WHAT THIS TASK INVOLVES - Copy nothing but the lines below running from the line containing "- framed print [253,119,288,173]" through the line containing "wall art [91,101,201,187]", both end lines included.

DATA FOR THIS EXERCISE -

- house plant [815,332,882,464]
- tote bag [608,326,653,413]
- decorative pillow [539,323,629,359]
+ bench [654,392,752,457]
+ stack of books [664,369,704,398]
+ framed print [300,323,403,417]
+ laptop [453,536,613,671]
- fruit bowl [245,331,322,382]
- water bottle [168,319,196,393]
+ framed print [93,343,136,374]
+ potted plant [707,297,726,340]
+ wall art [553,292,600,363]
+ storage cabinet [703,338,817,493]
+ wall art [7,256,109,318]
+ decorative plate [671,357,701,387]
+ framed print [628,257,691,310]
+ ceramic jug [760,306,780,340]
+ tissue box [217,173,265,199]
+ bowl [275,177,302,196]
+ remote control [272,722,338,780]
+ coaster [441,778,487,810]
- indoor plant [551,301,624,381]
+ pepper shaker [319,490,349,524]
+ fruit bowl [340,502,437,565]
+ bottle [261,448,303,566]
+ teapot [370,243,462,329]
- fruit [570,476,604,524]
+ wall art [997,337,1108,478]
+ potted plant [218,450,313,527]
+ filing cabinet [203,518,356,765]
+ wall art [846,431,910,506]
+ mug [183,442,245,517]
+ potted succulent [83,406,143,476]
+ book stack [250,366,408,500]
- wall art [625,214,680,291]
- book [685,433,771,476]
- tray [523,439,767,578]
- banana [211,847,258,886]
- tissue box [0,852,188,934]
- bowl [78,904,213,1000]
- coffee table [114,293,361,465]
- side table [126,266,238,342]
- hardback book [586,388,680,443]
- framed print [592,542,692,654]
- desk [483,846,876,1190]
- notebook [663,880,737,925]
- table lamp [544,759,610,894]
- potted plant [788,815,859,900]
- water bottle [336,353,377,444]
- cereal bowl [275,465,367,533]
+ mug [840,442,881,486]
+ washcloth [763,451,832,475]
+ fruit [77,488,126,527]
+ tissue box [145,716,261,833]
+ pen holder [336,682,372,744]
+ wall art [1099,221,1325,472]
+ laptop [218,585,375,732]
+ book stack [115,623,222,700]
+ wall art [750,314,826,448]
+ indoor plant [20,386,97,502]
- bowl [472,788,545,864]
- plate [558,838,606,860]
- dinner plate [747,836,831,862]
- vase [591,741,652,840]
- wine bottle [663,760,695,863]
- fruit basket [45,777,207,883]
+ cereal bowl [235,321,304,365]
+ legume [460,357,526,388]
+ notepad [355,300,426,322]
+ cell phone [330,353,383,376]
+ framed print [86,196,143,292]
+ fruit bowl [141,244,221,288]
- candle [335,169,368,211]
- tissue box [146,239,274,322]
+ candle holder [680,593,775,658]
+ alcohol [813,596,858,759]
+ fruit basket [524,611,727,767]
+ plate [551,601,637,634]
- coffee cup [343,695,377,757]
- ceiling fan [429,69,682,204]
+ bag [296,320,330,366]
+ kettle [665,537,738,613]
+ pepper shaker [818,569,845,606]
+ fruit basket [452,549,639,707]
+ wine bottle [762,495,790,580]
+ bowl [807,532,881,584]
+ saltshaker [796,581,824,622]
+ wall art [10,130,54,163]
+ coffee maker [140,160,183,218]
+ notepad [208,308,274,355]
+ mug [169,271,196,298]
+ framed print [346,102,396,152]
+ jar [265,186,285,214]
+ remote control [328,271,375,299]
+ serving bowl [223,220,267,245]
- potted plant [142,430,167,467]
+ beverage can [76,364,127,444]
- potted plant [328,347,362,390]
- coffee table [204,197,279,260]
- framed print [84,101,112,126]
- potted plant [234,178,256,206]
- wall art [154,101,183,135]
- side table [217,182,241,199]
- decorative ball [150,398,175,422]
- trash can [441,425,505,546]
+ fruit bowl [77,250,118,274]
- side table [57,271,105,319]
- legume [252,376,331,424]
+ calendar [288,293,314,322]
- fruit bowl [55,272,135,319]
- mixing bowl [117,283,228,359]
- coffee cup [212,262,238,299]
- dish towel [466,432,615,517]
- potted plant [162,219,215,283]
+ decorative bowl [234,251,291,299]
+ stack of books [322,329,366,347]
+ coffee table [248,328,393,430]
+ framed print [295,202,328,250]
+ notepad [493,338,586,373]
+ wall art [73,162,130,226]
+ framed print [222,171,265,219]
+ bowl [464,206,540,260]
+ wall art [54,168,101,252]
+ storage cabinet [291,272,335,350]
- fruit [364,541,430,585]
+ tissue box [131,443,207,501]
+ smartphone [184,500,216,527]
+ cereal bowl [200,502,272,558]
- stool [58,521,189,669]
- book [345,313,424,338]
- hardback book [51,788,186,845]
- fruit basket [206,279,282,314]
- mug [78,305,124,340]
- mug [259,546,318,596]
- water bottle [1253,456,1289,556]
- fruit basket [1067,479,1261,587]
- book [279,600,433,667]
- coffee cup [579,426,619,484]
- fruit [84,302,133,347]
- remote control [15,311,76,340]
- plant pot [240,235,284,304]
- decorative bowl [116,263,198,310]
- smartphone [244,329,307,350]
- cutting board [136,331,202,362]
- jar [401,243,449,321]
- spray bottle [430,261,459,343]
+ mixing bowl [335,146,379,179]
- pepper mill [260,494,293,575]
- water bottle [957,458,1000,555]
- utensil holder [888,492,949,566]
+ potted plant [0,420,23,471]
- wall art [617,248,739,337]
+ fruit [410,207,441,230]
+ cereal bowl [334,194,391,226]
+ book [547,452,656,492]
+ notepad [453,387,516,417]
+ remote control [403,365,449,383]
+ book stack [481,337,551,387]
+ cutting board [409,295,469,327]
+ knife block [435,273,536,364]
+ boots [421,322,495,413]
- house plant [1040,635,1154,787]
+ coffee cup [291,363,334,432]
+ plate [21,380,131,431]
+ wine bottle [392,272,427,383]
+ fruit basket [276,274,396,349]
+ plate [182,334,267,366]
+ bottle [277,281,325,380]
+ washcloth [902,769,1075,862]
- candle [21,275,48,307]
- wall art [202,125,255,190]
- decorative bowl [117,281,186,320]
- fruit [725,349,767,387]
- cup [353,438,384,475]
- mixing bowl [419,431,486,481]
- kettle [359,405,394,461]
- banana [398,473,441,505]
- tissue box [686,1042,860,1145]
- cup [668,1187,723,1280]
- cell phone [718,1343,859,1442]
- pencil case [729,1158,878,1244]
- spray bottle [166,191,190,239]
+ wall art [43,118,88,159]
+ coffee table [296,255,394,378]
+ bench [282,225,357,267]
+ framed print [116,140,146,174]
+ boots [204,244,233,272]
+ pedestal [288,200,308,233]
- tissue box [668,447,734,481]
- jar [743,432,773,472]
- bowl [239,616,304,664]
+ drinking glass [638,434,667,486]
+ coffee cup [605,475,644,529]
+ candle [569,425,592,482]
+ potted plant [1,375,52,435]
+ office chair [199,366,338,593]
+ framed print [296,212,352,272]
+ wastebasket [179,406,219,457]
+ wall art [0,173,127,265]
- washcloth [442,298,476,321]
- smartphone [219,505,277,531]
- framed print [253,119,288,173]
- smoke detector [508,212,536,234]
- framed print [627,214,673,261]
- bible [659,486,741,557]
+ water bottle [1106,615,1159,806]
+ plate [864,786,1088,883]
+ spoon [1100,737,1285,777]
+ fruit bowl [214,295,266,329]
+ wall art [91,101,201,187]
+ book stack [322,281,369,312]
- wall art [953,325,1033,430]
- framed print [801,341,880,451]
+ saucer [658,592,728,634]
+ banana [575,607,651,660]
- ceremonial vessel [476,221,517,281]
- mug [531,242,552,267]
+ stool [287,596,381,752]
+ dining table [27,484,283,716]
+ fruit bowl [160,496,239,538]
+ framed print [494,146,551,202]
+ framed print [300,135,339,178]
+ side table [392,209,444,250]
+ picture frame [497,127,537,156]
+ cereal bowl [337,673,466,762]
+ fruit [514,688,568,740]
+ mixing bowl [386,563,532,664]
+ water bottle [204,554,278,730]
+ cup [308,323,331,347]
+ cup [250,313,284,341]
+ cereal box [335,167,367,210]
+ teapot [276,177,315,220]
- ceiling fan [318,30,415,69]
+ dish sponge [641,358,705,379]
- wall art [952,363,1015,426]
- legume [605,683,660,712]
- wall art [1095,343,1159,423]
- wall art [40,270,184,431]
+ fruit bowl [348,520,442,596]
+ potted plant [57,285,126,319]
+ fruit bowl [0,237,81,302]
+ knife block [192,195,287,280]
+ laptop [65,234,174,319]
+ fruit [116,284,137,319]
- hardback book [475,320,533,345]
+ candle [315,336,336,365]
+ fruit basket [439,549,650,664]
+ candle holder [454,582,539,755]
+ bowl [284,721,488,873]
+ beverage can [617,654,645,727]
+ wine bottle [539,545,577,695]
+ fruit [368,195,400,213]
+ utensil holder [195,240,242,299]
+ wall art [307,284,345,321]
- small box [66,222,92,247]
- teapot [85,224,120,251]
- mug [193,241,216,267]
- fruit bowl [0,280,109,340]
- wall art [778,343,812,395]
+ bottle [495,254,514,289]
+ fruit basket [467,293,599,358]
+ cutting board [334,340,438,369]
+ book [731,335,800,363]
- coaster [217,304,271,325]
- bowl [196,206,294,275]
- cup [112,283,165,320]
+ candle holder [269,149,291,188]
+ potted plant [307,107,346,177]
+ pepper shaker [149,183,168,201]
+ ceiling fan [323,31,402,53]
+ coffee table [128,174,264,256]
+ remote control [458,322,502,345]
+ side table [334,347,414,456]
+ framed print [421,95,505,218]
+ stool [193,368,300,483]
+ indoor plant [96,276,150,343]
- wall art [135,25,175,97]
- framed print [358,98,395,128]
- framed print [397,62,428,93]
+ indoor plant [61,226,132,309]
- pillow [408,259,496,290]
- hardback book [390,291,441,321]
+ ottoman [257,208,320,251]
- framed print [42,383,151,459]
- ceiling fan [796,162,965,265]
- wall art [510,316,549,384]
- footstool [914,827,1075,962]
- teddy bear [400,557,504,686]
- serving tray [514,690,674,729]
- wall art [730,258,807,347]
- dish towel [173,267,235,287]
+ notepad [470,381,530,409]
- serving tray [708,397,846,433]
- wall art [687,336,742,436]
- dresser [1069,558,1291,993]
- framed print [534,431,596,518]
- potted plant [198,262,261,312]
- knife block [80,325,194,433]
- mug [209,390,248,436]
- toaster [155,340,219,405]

TASK ANSWER -
- framed print [253,119,288,173]
- smoke detector [508,212,536,234]
- framed print [627,214,673,261]
- bible [659,486,741,557]
+ water bottle [1106,615,1159,806]
+ plate [864,786,1088,883]
+ spoon [1100,737,1285,777]
+ fruit bowl [214,295,266,329]
+ wall art [91,101,201,187]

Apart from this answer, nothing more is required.